(Change detection data)
^^^^^^^^^^^^^^^^
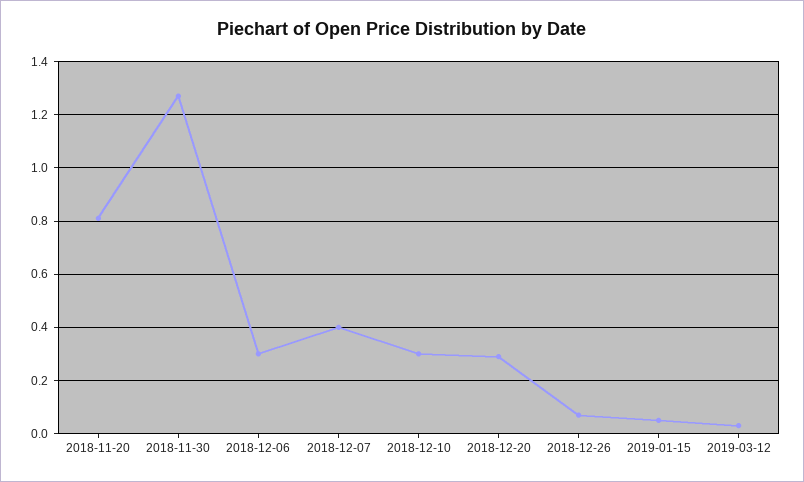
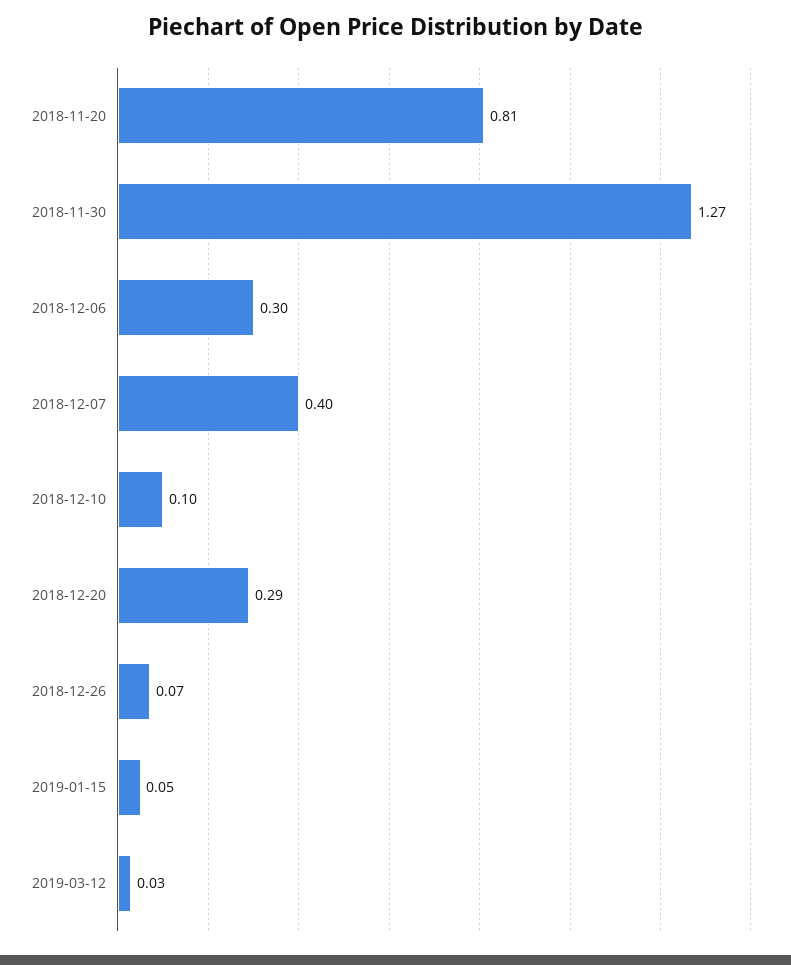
  {
    "2018-11-20": 0.81,
    "2018-11-30": 1.27,
    "2018-12-06": 0.3,
    "2018-12-07": 0.4,
-   "2018-12-10": 0.3,
+   "2018-12-10": 0.1,
    "2018-12-20": 0.29,
    "2018-12-26": 0.07,
    "2019-01-15": 0.05,
    "2019-03-12": 0.03
  }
^^^^^^^^^^^^^^^^
**WRITTEN TASK**
All of the data above is to be repeated exactly, with the pictures left out.

**SOLVED EXERCISE**
  {
    "2018-11-20": 0.81,
    "2018-11-30": 1.27,
    "2018-12-06": 0.3,
    "2018-12-07": 0.4,
-   "2018-12-10": 0.3,
+   "2018-12-10": 0.1,
    "2018-12-20": 0.29,
    "2018-12-26": 0.07,
    "2019-01-15": 0.05,
    "2019-03-12": 0.03
  }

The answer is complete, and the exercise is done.